*** Available data ***

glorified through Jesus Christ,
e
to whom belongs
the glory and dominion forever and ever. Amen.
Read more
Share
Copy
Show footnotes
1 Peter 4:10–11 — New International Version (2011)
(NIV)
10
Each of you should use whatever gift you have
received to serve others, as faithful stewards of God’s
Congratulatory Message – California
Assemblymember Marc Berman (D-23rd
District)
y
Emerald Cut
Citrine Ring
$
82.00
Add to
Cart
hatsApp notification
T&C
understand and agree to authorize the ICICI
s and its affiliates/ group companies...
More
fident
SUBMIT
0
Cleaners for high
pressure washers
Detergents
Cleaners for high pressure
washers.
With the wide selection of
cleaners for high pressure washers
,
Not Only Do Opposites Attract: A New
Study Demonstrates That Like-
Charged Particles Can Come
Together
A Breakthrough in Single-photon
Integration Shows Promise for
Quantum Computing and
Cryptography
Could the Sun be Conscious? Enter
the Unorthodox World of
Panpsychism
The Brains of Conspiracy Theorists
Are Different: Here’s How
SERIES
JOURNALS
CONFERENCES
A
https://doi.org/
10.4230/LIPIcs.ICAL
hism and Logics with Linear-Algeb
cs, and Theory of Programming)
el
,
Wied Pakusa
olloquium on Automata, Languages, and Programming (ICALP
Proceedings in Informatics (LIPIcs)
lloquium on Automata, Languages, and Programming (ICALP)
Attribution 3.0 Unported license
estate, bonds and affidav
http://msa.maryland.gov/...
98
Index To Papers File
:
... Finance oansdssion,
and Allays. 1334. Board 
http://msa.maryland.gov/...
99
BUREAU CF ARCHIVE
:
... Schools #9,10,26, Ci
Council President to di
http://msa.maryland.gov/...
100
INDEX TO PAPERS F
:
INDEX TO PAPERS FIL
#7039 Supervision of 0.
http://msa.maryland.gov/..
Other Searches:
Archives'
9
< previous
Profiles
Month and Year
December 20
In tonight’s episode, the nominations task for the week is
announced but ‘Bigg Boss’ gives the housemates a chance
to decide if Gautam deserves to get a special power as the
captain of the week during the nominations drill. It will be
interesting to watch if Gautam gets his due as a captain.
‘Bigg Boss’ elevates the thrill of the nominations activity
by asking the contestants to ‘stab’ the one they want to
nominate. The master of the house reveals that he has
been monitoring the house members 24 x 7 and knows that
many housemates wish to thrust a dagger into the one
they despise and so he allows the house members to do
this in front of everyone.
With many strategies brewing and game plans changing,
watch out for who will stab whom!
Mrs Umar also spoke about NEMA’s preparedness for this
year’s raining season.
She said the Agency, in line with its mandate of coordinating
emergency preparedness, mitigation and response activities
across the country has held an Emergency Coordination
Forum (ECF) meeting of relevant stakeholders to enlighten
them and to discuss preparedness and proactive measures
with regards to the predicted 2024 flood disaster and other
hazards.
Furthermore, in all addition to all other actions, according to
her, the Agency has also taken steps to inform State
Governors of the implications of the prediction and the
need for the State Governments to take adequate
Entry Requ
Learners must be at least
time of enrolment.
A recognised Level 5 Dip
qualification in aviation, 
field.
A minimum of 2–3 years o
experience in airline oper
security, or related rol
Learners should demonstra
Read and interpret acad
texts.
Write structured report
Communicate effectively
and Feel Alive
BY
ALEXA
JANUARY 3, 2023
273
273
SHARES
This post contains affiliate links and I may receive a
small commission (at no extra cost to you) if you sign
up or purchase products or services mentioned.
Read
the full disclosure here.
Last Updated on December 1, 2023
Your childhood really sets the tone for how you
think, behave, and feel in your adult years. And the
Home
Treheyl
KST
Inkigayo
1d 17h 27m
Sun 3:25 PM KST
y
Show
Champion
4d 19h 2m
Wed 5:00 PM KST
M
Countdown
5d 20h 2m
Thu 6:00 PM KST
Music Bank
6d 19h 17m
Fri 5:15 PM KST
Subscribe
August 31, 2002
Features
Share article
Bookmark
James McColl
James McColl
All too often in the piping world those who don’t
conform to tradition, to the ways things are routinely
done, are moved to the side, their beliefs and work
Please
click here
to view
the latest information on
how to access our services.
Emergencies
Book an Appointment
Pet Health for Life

*** End of Available data ***

- _What to do_:
Copy every line of the material above word for word, from the first line to the last.

- _Solution for this exercise_:
glorified through Jesus Christ,
e
to whom belongs
the glory and dominion forever and ever. Amen.
Read more
Share
Copy
Show footnotes
1 Peter 4:10–11 — New International Version (2011)
(NIV)
10
Each of you should use whatever gift you have
received to serve others, as faithful stewards of God’s
Congratulatory Message – California
Assemblymember Marc Berman (D-23rd
District)
y
Emerald Cut
Citrine Ring
$
82.00
Add to
Cart
hatsApp notification
T&C
understand and agree to authorize the ICICI
s and its affiliates/ group companies...
More
fident
SUBMIT
0
Cleaners for high
pressure washers
Detergents
Cleaners for high pressure
washers.
With the wide selection of
cleaners for high pressure washers
,
Not Only Do Opposites Attract: A New
Study Demonstrates That Like-
Charged Particles Can Come
Together
A Breakthrough in Single-photon
Integration Shows Promise for
Quantum Computing and
Cryptography
Could the Sun be Conscious? Enter
the Unorthodox World of
Panpsychism
The Brains of Conspiracy Theorists
Are Different: Here’s How
SERIES
JOURNALS
CONFERENCES
A
https://doi.org/
10.4230/LIPIcs.ICAL
hism and Logics with Linear-Algeb
cs, and Theory of Programming)
el
,
Wied Pakusa
olloquium on Automata, Languages, and Programming (ICALP
Proceedings in Informatics (LIPIcs)
lloquium on Automata, Languages, and Programming (ICALP)
Attribution 3.0 Unported license
estate, bonds and affidav
http://msa.maryland.gov/...
98
Index To Papers File
:
... Finance oansdssion,
and Allays. 1334. Board 
http://msa.maryland.gov/...
99
BUREAU CF ARCHIVE
:
... Schools #9,10,26, Ci
Council President to di
http://msa.maryland.gov/...
100
INDEX TO PAPERS F
:
INDEX TO PAPERS FIL
#7039 Supervision of 0.
http://msa.maryland.gov/..
Other Searches:
Archives'
9
< previous
Profiles
Month and Year
December 20
In tonight’s episode, the nominations task for the week is
announced but ‘Bigg Boss’ gives the housemates a chance
to decide if Gautam deserves to get a special power as the
captain of the week during the nominations drill. It will be
interesting to watch if Gautam gets his due as a captain.
‘Bigg Boss’ elevates the thrill of the nominations activity
by asking the contestants to ‘stab’ the one they want to
nominate. The master of the house reveals that he has
been monitoring the house members 24 x 7 and knows that
many housemates wish to thrust a dagger into the one
they despise and so he allows the house members to do
this in front of everyone.
With many strategies brewing and game plans changing,
watch out for who will stab whom!
Mrs Umar also spoke about NEMA’s preparedness for this
year’s raining season.
She said the Agency, in line with its mandate of coordinating
emergency preparedness, mitigation and response activities
across the country has held an Emergency Coordination
Forum (ECF) meeting of relevant stakeholders to enlighten
them and to discuss preparedness and proactive measures
with regards to the predicted 2024 flood disaster and other
hazards.
Furthermore, in all addition to all other actions, according to
her, the Agency has also taken steps to inform State
Governors of the implications of the prediction and the
need for the State Governments to take adequate
Entry Requ
Learners must be at least
time of enrolment.
A recognised Level 5 Dip
qualification in aviation, 
field.
A minimum of 2–3 years o
experience in airline oper
security, or related rol
Learners should demonstra
Read and interpret acad
texts.
Write structured report
Communicate effectively
and Feel Alive
BY
ALEXA
JANUARY 3, 2023
273
273
SHARES
This post contains affiliate links and I may receive a
small commission (at no extra cost to you) if you sign
up or purchase products or services mentioned.
Read
the full disclosure here.
Last Updated on December 1, 2023
Your childhood really sets the tone for how you
think, behave, and feel in your adult years. And the
Home
Treheyl
KST
Inkigayo
1d 17h 27m
Sun 3:25 PM KST
y
Show
Champion
4d 19h 2m
Wed 5:00 PM KST
M
Countdown
5d 20h 2m
Thu 6:00 PM KST
Music Bank
6d 19h 17m
Fri 5:15 PM KST
Subscribe
August 31, 2002
Features
Share article
Bookmark
James McColl
James McColl
All too often in the piping world those who don’t
conform to tradition, to the ways things are routinely
done, are moved to the side, their beliefs and work
Please
click here
to view
the latest information on
how to access our services.
Emergencies
Book an Appointment
Pet Health for Life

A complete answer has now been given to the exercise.